EXERCISE INSTRUCTIONS - Out of the data below, copy every line with the string "name".

===== TASK DATA =====

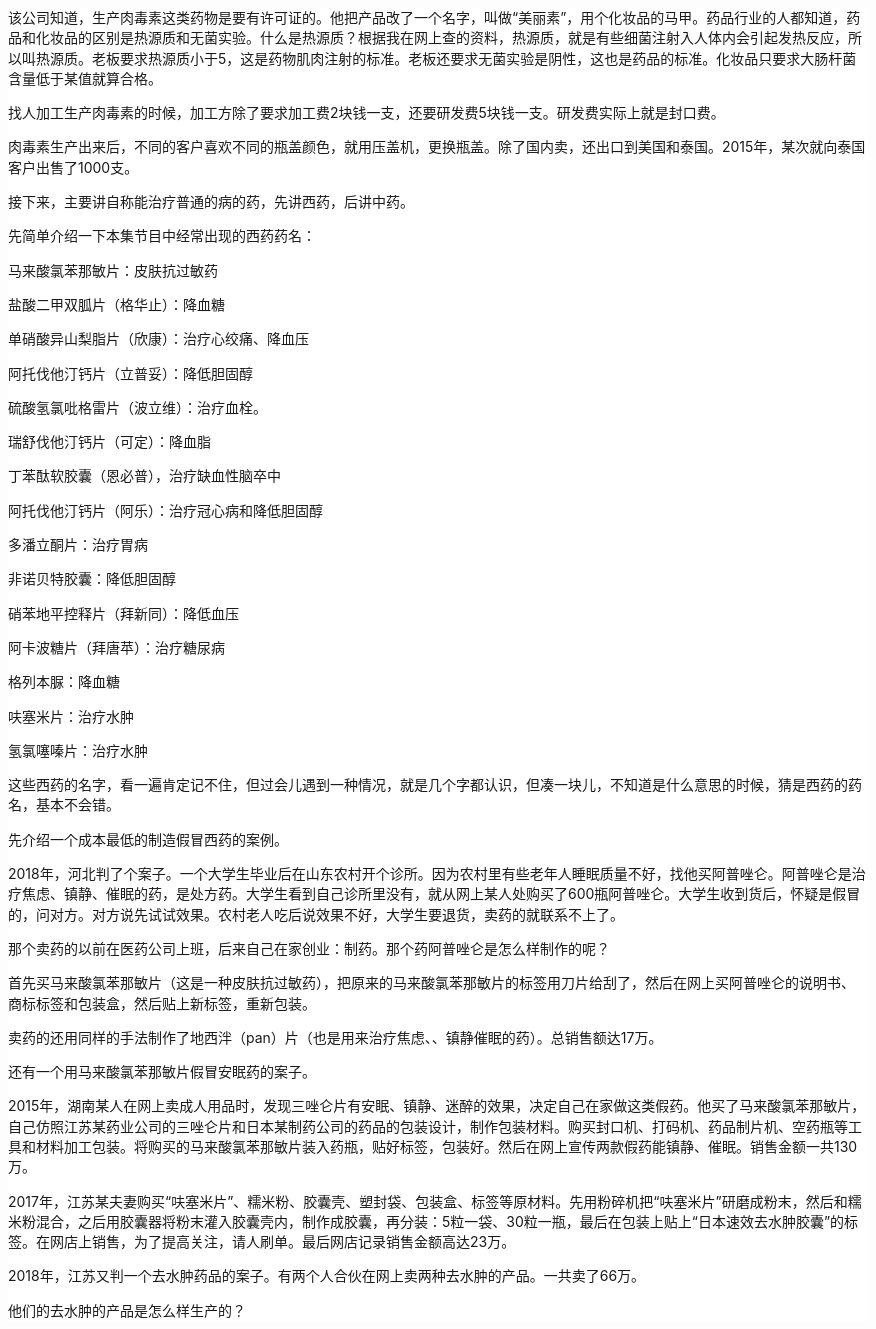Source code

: 该公司知道，生产肉毒素这类药物是要有许可证的。他把产品改了一个名字，叫做“美丽素”，用个化妆品的马甲。药品行业的人都知道，药品和化妆品的区别是热源质和无菌实验。什么是热源质？根据我在网上查的资料，热源质，就是有些细菌注射入人体内会引起发热反应，所以叫热源质。老板要求热源质小于5，这是药物肌肉注射的标准。老板还要求无菌实验是阴性，这也是药品的标准。化妆品只要求大肠杆菌含量低于某值就算合格。  
  
找人加工生产肉毒素的时候，加工方除了要求加工费2块钱一支，还要研发费5块钱一支。研发费实际上就是封口费。  
  
肉毒素生产出来后，不同的客户喜欢不同的瓶盖颜色，就用压盖机，更换瓶盖。除了国内卖，还出口到美国和泰国。2015年，某次就向泰国客户出售了1000支。  
  
接下来，主要讲自称能治疗普通的病的药，先讲西药，后讲中药。  
  
先简单介绍一下本集节目中经常出现的西药药名：  
  
马来酸氯苯那敏片：皮肤抗过敏药  
  
盐酸二甲双胍片（格华止）：降血糖  
  
单硝酸异山梨脂片（欣康）：治疗心绞痛、降血压  
  
阿托伐他汀钙片（立普妥）：降低胆固醇  
  
硫酸氢氯吡格雷片（波立维）：治疗血栓。  
  
瑞舒伐他汀钙片（可定）：降血脂  
  
丁苯酞软胶囊（恩必普），治疗缺血性脑卒中  
  
阿托伐他汀钙片（阿乐）：治疗冠心病和降低胆固醇  
  
多潘立酮片：治疗胃病  
  
非诺贝特胶囊：降低胆固醇  
  
硝苯地平控释片（拜新同）：降低血压  
  
阿卡波糖片（拜唐苹）：治疗糖尿病  
  
格列本脲：降血糖  
  
呋塞米片：治疗水肿  
  
氢氯噻嗪片：治疗水肿  
  
这些西药的名字，看一遍肯定记不住，但过会儿遇到一种情况，就是几个字都认识，但凑一块儿，不知道是什么意思的时候，猜是西药的药名，基本不会错。  
  
先介绍一个成本最低的制造假冒西药的案例。  
  
2018年，河北判了个案子。一个大学生毕业后在山东农村开个诊所。因为农村里有些老年人睡眠质量不好，找他买阿普唑仑。阿普唑仑是治疗焦虑、镇静、催眠的药，是处方药。大学生看到自己诊所里没有，就从网上某人处购买了600瓶阿普唑仑。大学生收到货后，怀疑是假冒的，问对方。对方说先试试效果。农村老人吃后说效果不好，大学生要退货，卖药的就联系不上了。  
  
那个卖药的以前在医药公司上班，后来自己在家创业：制药。那个药阿普唑仑是怎么样制作的呢？  
  
首先买马来酸氯苯那敏片（这是一种皮肤抗过敏药），把原来的马来酸氯苯那敏片的标签用刀片给刮了，然后在网上买阿普唑仑的说明书、商标标签和包装盒，然后贴上新标签，重新包装。  
  
卖药的还用同样的手法制作了地西泮（pan）片（也是用来治疗焦虑、、镇静催眠的药）。总销售额达17万。  
  
还有一个用马来酸氯苯那敏片假冒安眠药的案子。  
  
2015年，湖南某人在网上卖成人用品时，发现三唑仑片有安眠、镇静、迷醉的效果，决定自己在家做这类假药。他买了马来酸氯苯那敏片，自己仿照江苏某药业公司的三唑仑片和日本某制药公司的药品的包装设计，制作包装材料。购买封口机、打码机、药品制片机、空药瓶等工具和材料加工包装。将购买的马来酸氯苯那敏片装入药瓶，贴好标签，包装好。然后在网上宣传两款假药能镇静、催眠。销售金额一共130万。  
  
2017年，江苏某夫妻购买“呋塞米片”、糯米粉、胶囊壳、塑封袋、包装盒、标签等原材料。先用粉碎机把“呋塞米片”研磨成粉末，然后和糯米粉混合，之后用胶囊器将粉末灌入胶囊壳内，制作成胶囊，再分装：5粒一袋、30粒一瓶，最后在包装上贴上“日本速效去水肿胶囊”的标签。在网店上销售，为了提高关注，请人刷单。最后网店记录销售金额高达23万。  
  
2018年，江苏又判一个去水肿药品的案子。有两个人合伙在网上卖两种去水肿的产品。一共卖了66万。  
  
他们的去水肿的产品是怎么样生产的？  
  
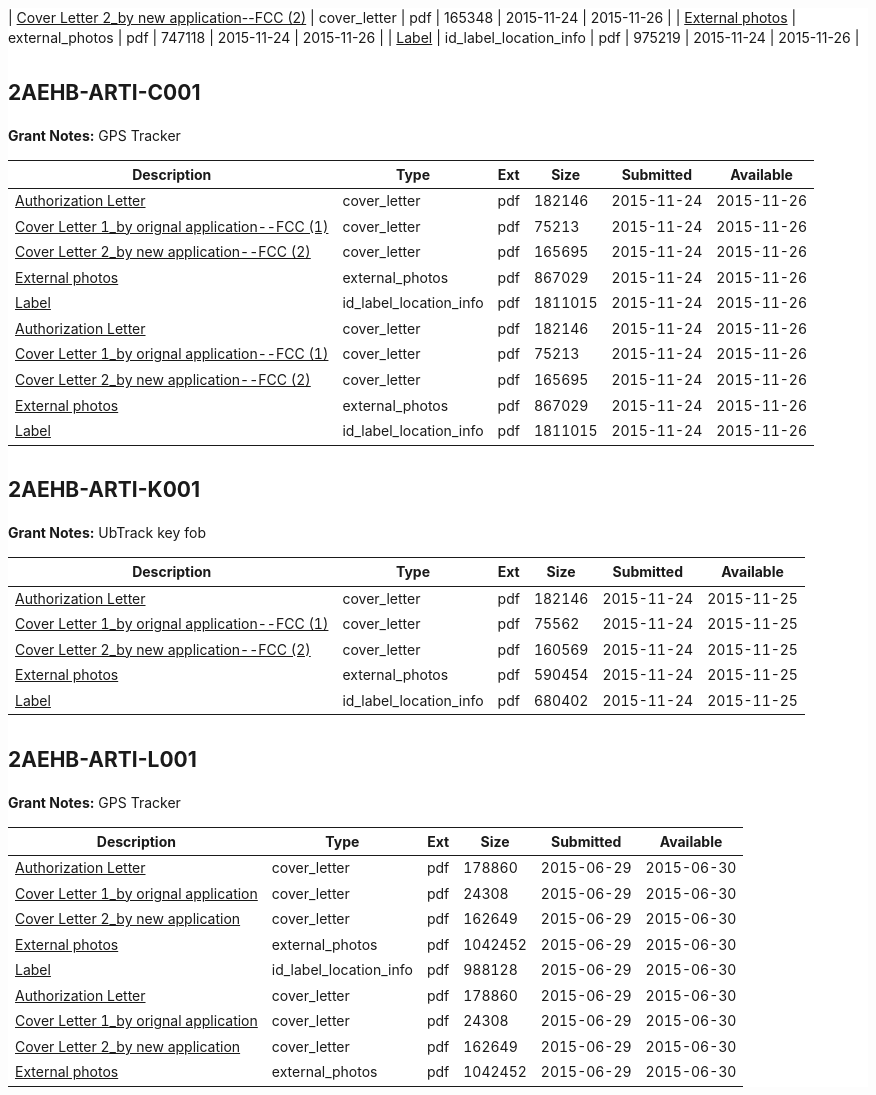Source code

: | [Cover Letter 2_by new application--FCC (2)](2AEHB-ARTI-C002/01a18bfca022f97958ff7eab90dcecda/2821202.pdf) | cover_letter | pdf | 165348 | 2015-11-24 | 2015-11-26 |
| [External photos](2AEHB-ARTI-C002/01a18bfca022f97958ff7eab90dcecda/2821203.pdf) | external_photos | pdf | 747118 | 2015-11-24 | 2015-11-26 |
| [Label](2AEHB-ARTI-C002/01a18bfca022f97958ff7eab90dcecda/2821204.pdf) | id_label_location_info | pdf | 975219 | 2015-11-24 | 2015-11-26 |
## 2AEHB-ARTI-C001
**Grant Notes:** GPS Tracker

| Description | Type | Ext | Size | Submitted | Available |
| ----------- | ---- | --- | ---- | --------- | --------- |
| [Authorization Letter](2AEHB-ARTI-C001/038cc8f58636a68b2e32096ad06e0a41/2820295.pdf) | cover_letter | pdf | 182146 | 2015-11-24 | 2015-11-26 |
| [Cover Letter 1_by orignal application--FCC (1)](2AEHB-ARTI-C001/038cc8f58636a68b2e32096ad06e0a41/2820318.pdf) | cover_letter | pdf | 75213 | 2015-11-24 | 2015-11-26 |
| [Cover Letter 2_by new application--FCC (2)](2AEHB-ARTI-C001/038cc8f58636a68b2e32096ad06e0a41/2820319.pdf) | cover_letter | pdf | 165695 | 2015-11-24 | 2015-11-26 |
| [External photos](2AEHB-ARTI-C001/038cc8f58636a68b2e32096ad06e0a41/2820320.pdf) | external_photos | pdf | 867029 | 2015-11-24 | 2015-11-26 |
| [Label](2AEHB-ARTI-C001/038cc8f58636a68b2e32096ad06e0a41/2820321.pdf) | id_label_location_info | pdf | 1811015 | 2015-11-24 | 2015-11-26 |
| [Authorization Letter](2AEHB-ARTI-C001/81b586c26a0fd703703d518436f51a54/2820295.pdf) | cover_letter | pdf | 182146 | 2015-11-24 | 2015-11-26 |
| [Cover Letter 1_by orignal application--FCC (1)](2AEHB-ARTI-C001/81b586c26a0fd703703d518436f51a54/2820318.pdf) | cover_letter | pdf | 75213 | 2015-11-24 | 2015-11-26 |
| [Cover Letter 2_by new application--FCC (2)](2AEHB-ARTI-C001/81b586c26a0fd703703d518436f51a54/2820319.pdf) | cover_letter | pdf | 165695 | 2015-11-24 | 2015-11-26 |
| [External photos](2AEHB-ARTI-C001/81b586c26a0fd703703d518436f51a54/2820320.pdf) | external_photos | pdf | 867029 | 2015-11-24 | 2015-11-26 |
| [Label](2AEHB-ARTI-C001/81b586c26a0fd703703d518436f51a54/2820321.pdf) | id_label_location_info | pdf | 1811015 | 2015-11-24 | 2015-11-26 |
## 2AEHB-ARTI-K001
**Grant Notes:** UbTrack key fob

| Description | Type | Ext | Size | Submitted | Available |
| ----------- | ---- | --- | ---- | --------- | --------- |
| [Authorization Letter](2AEHB-ARTI-K001/1745504d01233bb443046768604015c4/2820295.pdf) | cover_letter | pdf | 182146 | 2015-11-24 | 2015-11-25 |
| [Cover Letter 1_by orignal application--FCC (1)](2AEHB-ARTI-K001/1745504d01233bb443046768604015c4/2820296.pdf) | cover_letter | pdf | 75562 | 2015-11-24 | 2015-11-25 |
| [Cover Letter 2_by new application--FCC (2)](2AEHB-ARTI-K001/1745504d01233bb443046768604015c4/2820297.pdf) | cover_letter | pdf | 160569 | 2015-11-24 | 2015-11-25 |
| [External photos](2AEHB-ARTI-K001/1745504d01233bb443046768604015c4/2820298.pdf) | external_photos | pdf | 590454 | 2015-11-24 | 2015-11-25 |
| [Label](2AEHB-ARTI-K001/1745504d01233bb443046768604015c4/2820299.pdf) | id_label_location_info | pdf | 680402 | 2015-11-24 | 2015-11-25 |
## 2AEHB-ARTI-L001
**Grant Notes:** GPS Tracker

| Description | Type | Ext | Size | Submitted | Available |
| ----------- | ---- | --- | ---- | --------- | --------- |
| [Authorization Letter](2AEHB-ARTI-L001/7d6544540010554430bba19643ed6909/2657154.pdf) | cover_letter | pdf | 178860 | 2015-06-29 | 2015-06-30 |
| [Cover Letter 1_by orignal application](2AEHB-ARTI-L001/7d6544540010554430bba19643ed6909/2660490.pdf) | cover_letter | pdf | 24308 | 2015-06-29 | 2015-06-30 |
| [Cover Letter 2_by new application](2AEHB-ARTI-L001/7d6544540010554430bba19643ed6909/2660491.pdf) | cover_letter | pdf | 162649 | 2015-06-29 | 2015-06-30 |
| [External photos](2AEHB-ARTI-L001/7d6544540010554430bba19643ed6909/2660492.pdf) | external_photos | pdf | 1042452 | 2015-06-29 | 2015-06-30 |
| [Label](2AEHB-ARTI-L001/7d6544540010554430bba19643ed6909/2660493.pdf) | id_label_location_info | pdf | 988128 | 2015-06-29 | 2015-06-30 |
| [Authorization Letter](2AEHB-ARTI-L001/c85e2e23bda2b05c2ef4d56d1ffe365c/2657154.pdf) | cover_letter | pdf | 178860 | 2015-06-29 | 2015-06-30 |
| [Cover Letter 1_by orignal application](2AEHB-ARTI-L001/c85e2e23bda2b05c2ef4d56d1ffe365c/2660490.pdf) | cover_letter | pdf | 24308 | 2015-06-29 | 2015-06-30 |
| [Cover Letter 2_by new application](2AEHB-ARTI-L001/c85e2e23bda2b05c2ef4d56d1ffe365c/2660491.pdf) | cover_letter | pdf | 162649 | 2015-06-29 | 2015-06-30 |
| [External photos](2AEHB-ARTI-L001/c85e2e23bda2b05c2ef4d56d1ffe365c/2660492.pdf) | external_photos | pdf | 1042452 | 2015-06-29 | 2015-06-30 |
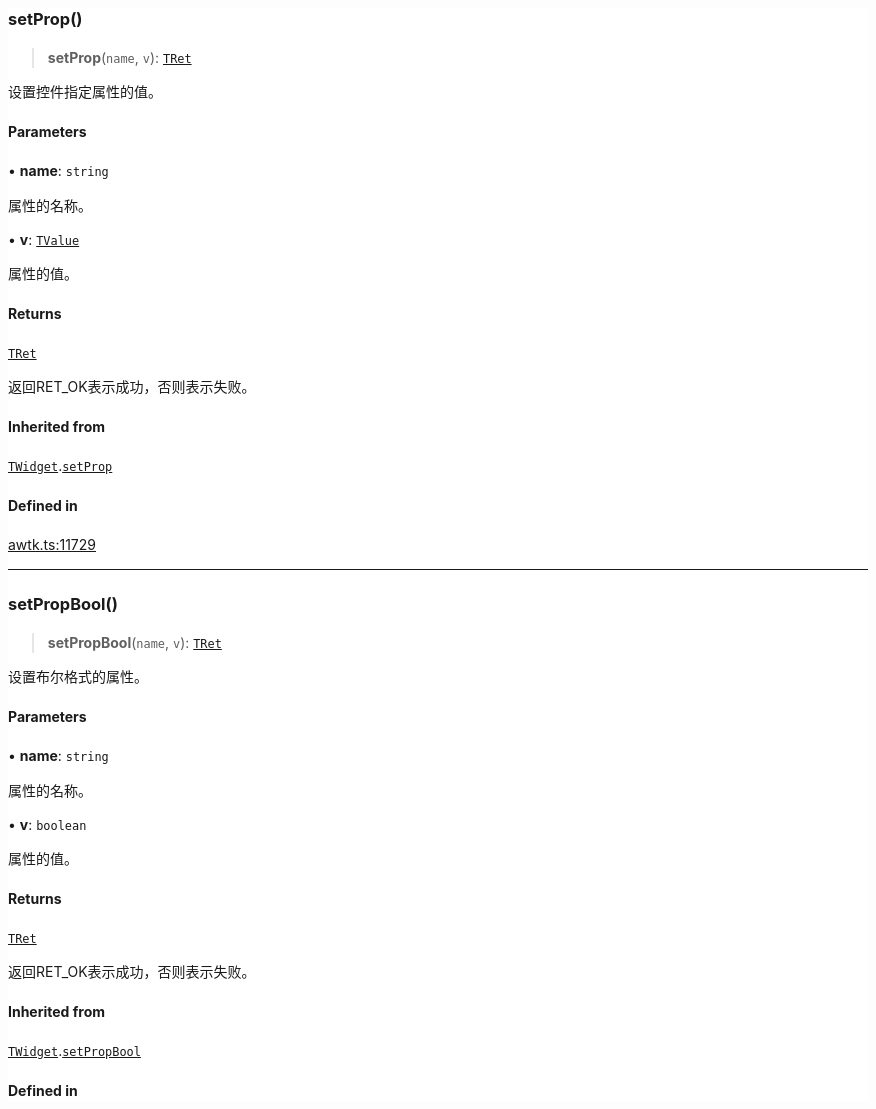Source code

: ### setProp()

> **setProp**(`name`, `v`): [`TRet`](../enumerations/TRet.md)

设置控件指定属性的值。

#### Parameters

• **name**: `string`

属性的名称。

• **v**: [`TValue`](TValue.md)

属性的值。

#### Returns

[`TRet`](../enumerations/TRet.md)

返回RET_OK表示成功，否则表示失败。

#### Inherited from

[`TWidget`](TWidget.md).[`setProp`](TWidget.md#setprop)

#### Defined in

[awtk.ts:11729](https://github.com/zlgopen/awtk-binding/blob/b1e618d759250c07a8449fe21dad19c89a7f6c51/tools/code_gen/js/output/awtk.ts#L11729)

***

### setPropBool()

> **setPropBool**(`name`, `v`): [`TRet`](../enumerations/TRet.md)

设置布尔格式的属性。

#### Parameters

• **name**: `string`

属性的名称。

• **v**: `boolean`

属性的值。

#### Returns

[`TRet`](../enumerations/TRet.md)

返回RET_OK表示成功，否则表示失败。

#### Inherited from

[`TWidget`](TWidget.md).[`setPropBool`](TWidget.md#setpropbool)

#### Defined in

=====

RESULT FOR THIS TASK -
> **setProp**(`name`, `v`): [`TRet`](../enumerations/TRet.md)
• **name**: `string`
> **setPropBool**(`name`, `v`): [`TRet`](../enumerations/TRet.md)
• **name**: `string`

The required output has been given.